Minister of State for Education
- In office 1 March 2024 – 6 August 2024
- Prime Minister: Sheikh Hasina
- Preceded by: Kazi Keramat Ali
- Succeeded by: Bobby Hajjaj

Member of the Bangladesh Parliament for Reserved Women's Seat-13
- In office 20 February 2019 – 6 August 2024

Personal details
- Born: 29 May 1957 (age 68) Gazipur District
- Party: Bangladesh Awami League
- Spouse: Abdur Rashid Bhuiya
- Relations: Abdur Razzaque (brother)
- Education: HSc

= Shamsun Nahar =

Bangladeshi politician

Shamsun Nahar or Shamshun Nahar Chapa (born 1 June 1958) is a politician of the Bangladesh Awami League. She was elected to the 11th Jatiya Sangsad of Bangladesh representing Tangail District on a reserved seat category for women. Chapa served as the state minister for education from 1 March 2024 until 6 August 2024.

== Early life ==
Shamsun Nahar was born at Tangail district. Chapa's father's name was Kasim Uddin Ahmed, a chairman of a village of Tangail, and her mother's name was Hamida Begum. Her brother, Abdur Razzaque, was a minister of agriculture. She was the general secretary of the Bangladesh Chhatra League unit of Shamsunnahar Hall while studying at the University of Dhaka.

== Career ==
Chapa retired from the National Institute of Mass Communication on 1 January 2016.
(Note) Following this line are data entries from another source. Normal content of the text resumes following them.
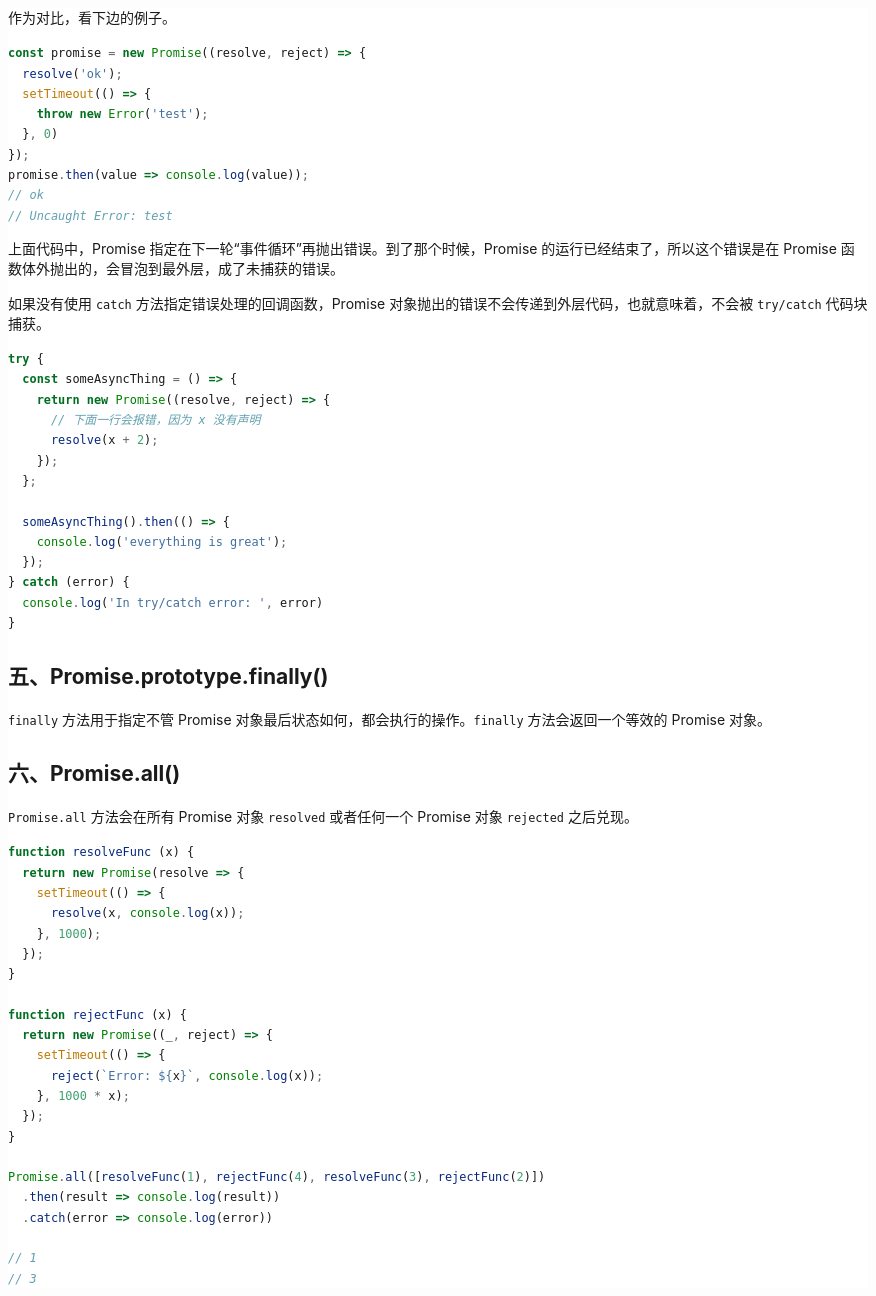 作为对比，看下边的例子。

```javascript
const promise = new Promise((resolve, reject) => {
  resolve('ok');
  setTimeout(() => {
    throw new Error('test');
  }, 0)
});
promise.then(value => console.log(value));
// ok
// Uncaught Error: test
```

上面代码中，Promise 指定在下一轮“事件循环”再抛出错误。到了那个时候，Promise 的运行已经结束了，所以这个错误是在 Promise 函数体外抛出的，会冒泡到最外层，成了未捕获的错误。

如果没有使用 `catch` 方法指定错误处理的回调函数，Promise 对象抛出的错误不会传递到外层代码，也就意味着，不会被 `try/catch` 代码块捕获。

```javascript
try {
  const someAsyncThing = () => {
    return new Promise((resolve, reject) => {
      // 下面一行会报错，因为 x 没有声明
      resolve(x + 2);
    });
  };
  
  someAsyncThing().then(() => {
    console.log('everything is great');
  });
} catch (error) {
  console.log('In try/catch error: ', error)
}
```

## 五、Promise.prototype.finally()

`finally` 方法用于指定不管 Promise 对象最后状态如何，都会执行的操作。`finally` 方法会返回一个等效的 Promise 对象。

## 六、Promise.all()

`Promise.all` 方法会在所有 Promise 对象 `resolved` 或者任何一个 Promise 对象 `rejected` 之后兑现。

```javascript
function resolveFunc (x) {
  return new Promise(resolve => {
    setTimeout(() => {
      resolve(x, console.log(x));
    }, 1000);
  });
}

function rejectFunc (x) {
  return new Promise((_, reject) => {
    setTimeout(() => {
      reject(`Error: ${x}`, console.log(x));
    }, 1000 * x);
  });
}

Promise.all([resolveFunc(1), rejectFunc(4), resolveFunc(3), rejectFunc(2)])
  .then(result => console.log(result))
  .catch(error => console.log(error))

// 1
// 3
```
Nahar is an Awami League politician of Bangladesh. She was elected without competition among 49 others as 11th Jatiya Sangsad Member on the women's reserve seat-13. The speaker of the house Shirin Sharmin Chaudhury took her oath as a member on 20 February 2019.

She is the Education and Human Resource Affairs Secretary of the Awami League.